Falando a linguagem do adolescente para atrair audiência

A pesquisa de Fernando Oliveira, da Universidade Federal da Paraíba, identificou que jornalistas que atuam em programas de televisão, sites da Internet, jornais impressos e, principalmente, revistas voltados para o público adolescente estão se apropriando da gíria, conseguindo interagir e promover uma identificação maior com o seu público-alvo. Segundo ele,  esta prática tem provocado uma mudança nos moldes tradicionais do fazer jornalístico, privilegiando uma produção planejada, quase direcionada das notícias, atendendo, também, aos interesses comerciais das empresas, que conseguem angariar mais leitores.

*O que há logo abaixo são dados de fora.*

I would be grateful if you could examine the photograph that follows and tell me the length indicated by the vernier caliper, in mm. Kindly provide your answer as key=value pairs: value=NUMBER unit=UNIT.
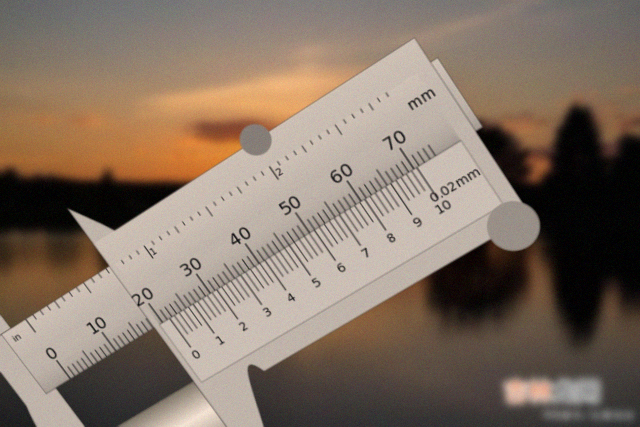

Esse ponto de vista da linguagem é bastante original e traz descobertas interessantes. Segundo Oliveira, enquanto para muitos pais ou professores o uso de gírias por seus filhos e alunos representa falta de conhecimento linguístico, para os jornalistas que trabalham em veículos específicos voltados especificamente para o público adolescente, é uma preciosa ferramenta de atração.

“Vê-se que, mais do que um equívoco como defendem os puristas do jornalismo tradicional, a apropriação da linguagem adolescente pelos meios de comunicação é um acerto. A forma como os jovens falam é a expressão maior de seus sentimentos, demonstrando um pouco sobre sua vida social, namoro e família e, na medida em que o jornalista consegue reproduzir esta realidade através do que escreve, comunica-se melhor com o seu leitor, deixando o seu texto mais interativo”.

Oliveira analisou edições da revista Atrevidinha, feita por jornalistas para adolescentes. Ele afirma que, embora revistas como essa sejam editadas e escritas por jornalistas que tentar apreender ao máximo o modo de falar dos jovens, reproduzindo-o em seus textos, ela ainda segue preceitos do jornalismo tradicional, especialmente no que se refere ao critério de escolha das pautas e às técnicas de entrevista e pesquisa jornalística. “Mesmo do ponto de vista da linguagem, é possível perceber a coerência jornalística necessária para um texto de revista, acontecendo apenas uma adaptação à forma de apresentação das notas, matérias e reportagens publicadas”, conclui.